As money flows, and both unemployment and state deficits shrink, in parallel a whole new class of Ohio millionaires will emerge from their land’s oil and gas royalty bounty.  What will they do with their money?  A lot of things to be sure.  But a safe bet is that many will invest in the state they know and love, in local businesses, entrepreneurs and universities.

Ohio is a manufacturing-centric state – the third largest manufacturing economy amongst all the states.  A lot of Ohioans will invest in and build the kind of local businesses they know, in the manufacturing sector.  A lot will shower their alma maters with donations, where Ohio universities have deep roots in manufacturing-centric education.  Overall, expect a fresh flow of capital into a manufacturing-technology-centric region.  Nothing unleashes innovation like capital. …

From Pennsylvania and New York, to Texas and the North Dakota, there are plenty of other states across this vast land sitting on shale oil and gas unleashed, or unleashable by the hydrocarbon technology boon.  To note only one of the many shale formations, the East Coast’s Marcellus contains so much natural gas it is the world’s – not America’s – second largest known reserve, exceeded only by the gas field below Iran and Qatar.  We should note that New York State (yet to embrace this boon) sits over the Marcellus.  Imagine what this might do for depressed Binghamton, New York, strategically located atop that abundance?  It has already fueled a downtown construction boom in Pittsburgh.

Never mind the national security benefit of domestic oil.  And, thinking beyond the compelling near-term potential for a gusher of jobs, consider the long term.  The new private capital is what will fuel the essential “animal spirits” in our economy, bringing confidence back.

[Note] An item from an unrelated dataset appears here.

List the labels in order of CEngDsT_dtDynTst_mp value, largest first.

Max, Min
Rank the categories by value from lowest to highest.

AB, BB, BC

And in due course, new technologies and new businesses too.

I don’t know whether or not to buy Mills’s portrait of Ohio as the epicenter of a new energy and manufacturing boom, but it is certainly compelling. It also sharpens our political debate: it suggests that environmentalist objections to fracking could prove extremely costly to future prosperity, and this might fragment the Democratic coalition. Fracking might prove a potent issue during next year’s presidential election. 

Reihan Salam — Reihan Salam is executive editor of National Review and a National Review Institute policy fellow.